• SUPPLIED ENTRIES:
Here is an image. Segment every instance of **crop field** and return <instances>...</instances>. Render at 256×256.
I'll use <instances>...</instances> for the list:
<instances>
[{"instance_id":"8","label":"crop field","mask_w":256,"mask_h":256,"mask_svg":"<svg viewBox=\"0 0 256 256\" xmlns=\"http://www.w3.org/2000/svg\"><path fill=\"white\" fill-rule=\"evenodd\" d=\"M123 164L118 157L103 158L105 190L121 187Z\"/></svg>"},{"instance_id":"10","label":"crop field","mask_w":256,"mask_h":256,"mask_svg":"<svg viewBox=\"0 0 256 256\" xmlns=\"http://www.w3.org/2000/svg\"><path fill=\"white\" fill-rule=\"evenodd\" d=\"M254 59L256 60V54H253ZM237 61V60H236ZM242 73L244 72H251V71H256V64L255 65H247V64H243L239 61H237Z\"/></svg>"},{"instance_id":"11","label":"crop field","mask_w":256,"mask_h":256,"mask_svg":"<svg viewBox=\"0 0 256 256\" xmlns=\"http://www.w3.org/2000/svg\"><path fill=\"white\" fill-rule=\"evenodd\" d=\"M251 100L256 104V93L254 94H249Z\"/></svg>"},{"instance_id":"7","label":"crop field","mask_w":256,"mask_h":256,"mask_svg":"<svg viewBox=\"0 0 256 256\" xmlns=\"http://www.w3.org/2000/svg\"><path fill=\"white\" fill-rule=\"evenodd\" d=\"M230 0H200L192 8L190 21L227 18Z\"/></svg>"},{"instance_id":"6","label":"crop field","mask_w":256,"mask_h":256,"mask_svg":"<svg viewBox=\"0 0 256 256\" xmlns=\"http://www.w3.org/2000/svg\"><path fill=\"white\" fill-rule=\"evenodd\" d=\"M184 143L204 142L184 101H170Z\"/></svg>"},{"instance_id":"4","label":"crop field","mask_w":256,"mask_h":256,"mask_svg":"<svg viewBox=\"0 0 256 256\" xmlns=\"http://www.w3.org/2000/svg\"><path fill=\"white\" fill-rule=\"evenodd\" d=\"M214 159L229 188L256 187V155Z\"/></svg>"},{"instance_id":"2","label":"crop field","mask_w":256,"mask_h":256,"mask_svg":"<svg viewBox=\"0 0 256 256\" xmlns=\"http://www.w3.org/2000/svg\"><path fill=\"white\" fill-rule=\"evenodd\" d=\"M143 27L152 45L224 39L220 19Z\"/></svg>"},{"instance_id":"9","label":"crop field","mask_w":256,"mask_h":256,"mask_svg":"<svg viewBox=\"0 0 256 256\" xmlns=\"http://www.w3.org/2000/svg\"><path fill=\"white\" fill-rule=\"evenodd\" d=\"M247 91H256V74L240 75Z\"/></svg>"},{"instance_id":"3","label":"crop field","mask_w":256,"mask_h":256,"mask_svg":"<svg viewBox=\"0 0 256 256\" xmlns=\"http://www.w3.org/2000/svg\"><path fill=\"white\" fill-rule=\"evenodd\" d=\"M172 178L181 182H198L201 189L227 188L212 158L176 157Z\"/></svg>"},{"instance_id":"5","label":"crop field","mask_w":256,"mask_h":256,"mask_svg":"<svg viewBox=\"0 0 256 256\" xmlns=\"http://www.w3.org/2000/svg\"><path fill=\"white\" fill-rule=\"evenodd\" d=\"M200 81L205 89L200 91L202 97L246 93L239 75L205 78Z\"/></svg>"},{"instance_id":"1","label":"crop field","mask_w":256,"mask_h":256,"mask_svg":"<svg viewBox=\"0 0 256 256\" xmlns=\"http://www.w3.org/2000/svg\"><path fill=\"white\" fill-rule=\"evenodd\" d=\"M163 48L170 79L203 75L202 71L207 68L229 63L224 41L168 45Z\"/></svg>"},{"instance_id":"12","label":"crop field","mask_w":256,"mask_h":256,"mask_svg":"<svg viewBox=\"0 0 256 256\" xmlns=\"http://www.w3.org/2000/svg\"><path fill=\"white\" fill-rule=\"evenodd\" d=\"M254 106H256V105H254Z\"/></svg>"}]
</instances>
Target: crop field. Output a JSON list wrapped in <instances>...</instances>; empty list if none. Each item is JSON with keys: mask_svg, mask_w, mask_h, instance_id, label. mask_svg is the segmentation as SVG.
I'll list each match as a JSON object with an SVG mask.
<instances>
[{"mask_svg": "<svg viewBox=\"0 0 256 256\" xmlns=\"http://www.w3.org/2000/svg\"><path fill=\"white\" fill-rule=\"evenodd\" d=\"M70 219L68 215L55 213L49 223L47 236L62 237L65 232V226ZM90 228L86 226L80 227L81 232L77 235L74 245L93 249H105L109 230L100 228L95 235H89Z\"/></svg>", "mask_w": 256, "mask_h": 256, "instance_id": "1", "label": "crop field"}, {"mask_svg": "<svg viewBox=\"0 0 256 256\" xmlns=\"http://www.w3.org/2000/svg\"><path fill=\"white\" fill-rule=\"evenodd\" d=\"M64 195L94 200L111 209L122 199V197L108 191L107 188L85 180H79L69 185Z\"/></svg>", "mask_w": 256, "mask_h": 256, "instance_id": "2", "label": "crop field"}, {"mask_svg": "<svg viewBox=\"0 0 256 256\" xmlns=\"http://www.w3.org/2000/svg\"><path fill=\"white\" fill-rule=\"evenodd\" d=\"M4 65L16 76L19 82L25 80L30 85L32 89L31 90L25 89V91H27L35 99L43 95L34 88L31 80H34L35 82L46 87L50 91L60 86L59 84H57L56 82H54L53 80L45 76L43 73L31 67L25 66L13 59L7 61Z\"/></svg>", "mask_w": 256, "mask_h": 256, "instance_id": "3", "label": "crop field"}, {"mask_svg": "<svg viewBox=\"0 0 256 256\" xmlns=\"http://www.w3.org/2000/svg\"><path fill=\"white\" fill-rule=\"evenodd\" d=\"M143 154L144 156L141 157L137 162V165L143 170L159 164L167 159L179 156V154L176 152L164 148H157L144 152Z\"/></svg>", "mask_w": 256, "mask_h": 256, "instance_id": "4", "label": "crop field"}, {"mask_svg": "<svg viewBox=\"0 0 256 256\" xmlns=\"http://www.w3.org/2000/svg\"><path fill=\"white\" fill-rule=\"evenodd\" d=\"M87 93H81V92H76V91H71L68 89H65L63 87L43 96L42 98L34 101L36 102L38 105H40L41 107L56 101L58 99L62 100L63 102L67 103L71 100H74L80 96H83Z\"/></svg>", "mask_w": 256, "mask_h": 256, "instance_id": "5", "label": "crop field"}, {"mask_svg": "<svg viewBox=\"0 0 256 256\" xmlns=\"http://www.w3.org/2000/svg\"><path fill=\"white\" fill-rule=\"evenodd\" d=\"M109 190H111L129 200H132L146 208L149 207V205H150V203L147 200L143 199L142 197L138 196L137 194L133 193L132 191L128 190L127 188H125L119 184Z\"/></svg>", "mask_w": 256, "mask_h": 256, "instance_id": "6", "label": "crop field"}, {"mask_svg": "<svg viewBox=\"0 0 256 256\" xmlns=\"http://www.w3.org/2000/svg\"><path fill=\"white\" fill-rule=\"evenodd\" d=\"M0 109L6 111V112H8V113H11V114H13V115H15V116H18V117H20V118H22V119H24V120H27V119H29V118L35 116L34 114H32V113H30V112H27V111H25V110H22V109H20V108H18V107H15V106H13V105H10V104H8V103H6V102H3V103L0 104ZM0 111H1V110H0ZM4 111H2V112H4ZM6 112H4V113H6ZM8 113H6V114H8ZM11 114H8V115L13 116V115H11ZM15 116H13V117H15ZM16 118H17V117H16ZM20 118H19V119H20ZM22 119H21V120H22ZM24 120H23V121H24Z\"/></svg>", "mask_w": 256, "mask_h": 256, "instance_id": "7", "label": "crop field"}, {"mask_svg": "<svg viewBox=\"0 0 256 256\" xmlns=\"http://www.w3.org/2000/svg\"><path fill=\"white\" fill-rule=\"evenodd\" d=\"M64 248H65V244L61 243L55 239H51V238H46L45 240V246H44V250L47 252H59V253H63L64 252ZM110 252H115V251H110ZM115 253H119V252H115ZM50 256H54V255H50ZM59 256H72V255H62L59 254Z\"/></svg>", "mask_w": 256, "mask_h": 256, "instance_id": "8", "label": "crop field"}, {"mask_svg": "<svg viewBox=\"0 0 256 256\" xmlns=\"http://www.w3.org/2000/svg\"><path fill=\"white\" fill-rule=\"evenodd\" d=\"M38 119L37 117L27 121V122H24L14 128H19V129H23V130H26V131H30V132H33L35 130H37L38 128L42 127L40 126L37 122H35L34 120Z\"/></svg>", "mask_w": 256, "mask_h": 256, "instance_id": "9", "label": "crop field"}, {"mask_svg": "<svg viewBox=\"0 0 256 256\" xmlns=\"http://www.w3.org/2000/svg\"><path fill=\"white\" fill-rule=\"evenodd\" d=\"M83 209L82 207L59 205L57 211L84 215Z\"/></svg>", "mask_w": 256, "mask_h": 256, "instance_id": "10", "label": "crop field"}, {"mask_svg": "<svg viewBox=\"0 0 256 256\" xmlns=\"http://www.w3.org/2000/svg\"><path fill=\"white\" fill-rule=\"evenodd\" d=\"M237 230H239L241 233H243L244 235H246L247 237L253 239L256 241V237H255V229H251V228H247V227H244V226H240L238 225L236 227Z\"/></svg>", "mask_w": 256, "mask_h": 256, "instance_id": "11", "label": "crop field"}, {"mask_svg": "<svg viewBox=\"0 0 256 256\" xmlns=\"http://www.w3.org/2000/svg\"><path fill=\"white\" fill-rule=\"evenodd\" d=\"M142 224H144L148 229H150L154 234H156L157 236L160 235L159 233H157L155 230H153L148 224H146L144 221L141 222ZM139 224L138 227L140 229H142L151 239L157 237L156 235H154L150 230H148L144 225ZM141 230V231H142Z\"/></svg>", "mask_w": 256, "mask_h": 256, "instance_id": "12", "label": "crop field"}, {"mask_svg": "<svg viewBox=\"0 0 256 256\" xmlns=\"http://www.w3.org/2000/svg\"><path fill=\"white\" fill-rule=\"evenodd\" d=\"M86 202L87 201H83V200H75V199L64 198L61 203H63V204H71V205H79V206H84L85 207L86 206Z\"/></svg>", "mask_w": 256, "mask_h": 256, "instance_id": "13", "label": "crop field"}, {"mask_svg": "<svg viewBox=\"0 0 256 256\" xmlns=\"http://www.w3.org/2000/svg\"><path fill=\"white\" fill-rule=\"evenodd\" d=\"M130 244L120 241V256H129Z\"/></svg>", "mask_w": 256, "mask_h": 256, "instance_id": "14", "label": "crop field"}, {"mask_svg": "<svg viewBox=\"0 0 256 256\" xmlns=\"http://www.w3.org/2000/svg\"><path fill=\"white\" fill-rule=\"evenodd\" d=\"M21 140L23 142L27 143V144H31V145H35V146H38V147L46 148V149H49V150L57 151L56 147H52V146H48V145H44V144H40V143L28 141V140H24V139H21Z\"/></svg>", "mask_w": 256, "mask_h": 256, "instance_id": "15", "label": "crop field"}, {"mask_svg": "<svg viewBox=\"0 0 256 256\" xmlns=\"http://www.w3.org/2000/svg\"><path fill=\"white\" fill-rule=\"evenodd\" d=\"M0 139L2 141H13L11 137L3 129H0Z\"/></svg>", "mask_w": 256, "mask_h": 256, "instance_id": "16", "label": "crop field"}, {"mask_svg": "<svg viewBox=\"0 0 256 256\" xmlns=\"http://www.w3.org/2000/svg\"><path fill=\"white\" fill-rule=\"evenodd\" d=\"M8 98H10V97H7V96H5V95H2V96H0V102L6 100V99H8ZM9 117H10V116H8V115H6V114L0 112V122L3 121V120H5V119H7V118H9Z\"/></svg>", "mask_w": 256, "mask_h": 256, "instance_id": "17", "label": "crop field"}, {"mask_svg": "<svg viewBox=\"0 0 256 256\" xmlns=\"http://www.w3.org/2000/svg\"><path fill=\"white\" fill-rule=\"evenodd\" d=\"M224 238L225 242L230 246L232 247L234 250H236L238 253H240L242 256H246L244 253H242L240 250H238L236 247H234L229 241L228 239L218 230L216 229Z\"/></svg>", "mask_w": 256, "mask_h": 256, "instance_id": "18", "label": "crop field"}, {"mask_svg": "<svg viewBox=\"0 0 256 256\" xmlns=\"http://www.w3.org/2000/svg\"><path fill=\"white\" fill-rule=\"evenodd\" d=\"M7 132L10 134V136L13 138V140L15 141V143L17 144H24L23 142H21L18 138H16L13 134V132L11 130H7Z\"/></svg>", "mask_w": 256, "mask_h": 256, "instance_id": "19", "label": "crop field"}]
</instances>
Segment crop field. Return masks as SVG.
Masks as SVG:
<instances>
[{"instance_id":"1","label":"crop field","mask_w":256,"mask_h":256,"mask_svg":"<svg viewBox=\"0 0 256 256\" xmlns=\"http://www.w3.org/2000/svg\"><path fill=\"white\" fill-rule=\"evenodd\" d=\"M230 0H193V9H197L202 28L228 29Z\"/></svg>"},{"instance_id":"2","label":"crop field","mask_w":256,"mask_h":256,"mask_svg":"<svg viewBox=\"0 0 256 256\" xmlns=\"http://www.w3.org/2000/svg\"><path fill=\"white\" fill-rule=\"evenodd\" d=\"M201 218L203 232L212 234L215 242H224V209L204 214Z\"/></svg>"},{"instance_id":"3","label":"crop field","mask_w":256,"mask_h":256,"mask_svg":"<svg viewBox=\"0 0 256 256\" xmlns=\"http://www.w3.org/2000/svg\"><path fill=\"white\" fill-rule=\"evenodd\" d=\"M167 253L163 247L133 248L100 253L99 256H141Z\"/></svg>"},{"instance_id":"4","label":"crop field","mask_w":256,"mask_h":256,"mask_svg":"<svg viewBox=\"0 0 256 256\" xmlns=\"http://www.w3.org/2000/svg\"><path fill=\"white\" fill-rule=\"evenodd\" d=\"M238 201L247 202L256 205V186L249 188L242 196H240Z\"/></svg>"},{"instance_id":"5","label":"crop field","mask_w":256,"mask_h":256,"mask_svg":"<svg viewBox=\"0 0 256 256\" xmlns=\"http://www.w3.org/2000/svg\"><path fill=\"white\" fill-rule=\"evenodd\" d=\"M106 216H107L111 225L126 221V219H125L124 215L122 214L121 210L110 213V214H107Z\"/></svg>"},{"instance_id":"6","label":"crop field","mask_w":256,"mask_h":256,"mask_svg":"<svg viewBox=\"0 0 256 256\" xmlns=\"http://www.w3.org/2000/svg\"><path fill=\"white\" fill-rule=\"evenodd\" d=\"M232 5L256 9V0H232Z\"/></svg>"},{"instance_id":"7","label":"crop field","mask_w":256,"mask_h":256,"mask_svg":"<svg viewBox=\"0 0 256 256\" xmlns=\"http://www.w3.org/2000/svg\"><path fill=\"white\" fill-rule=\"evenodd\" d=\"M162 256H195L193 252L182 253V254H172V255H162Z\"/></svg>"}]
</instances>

• WHAT TO PRODUCE: How many lines of the data above contain the word "list"? Give only the number.

• OUTPUT BELOW: 3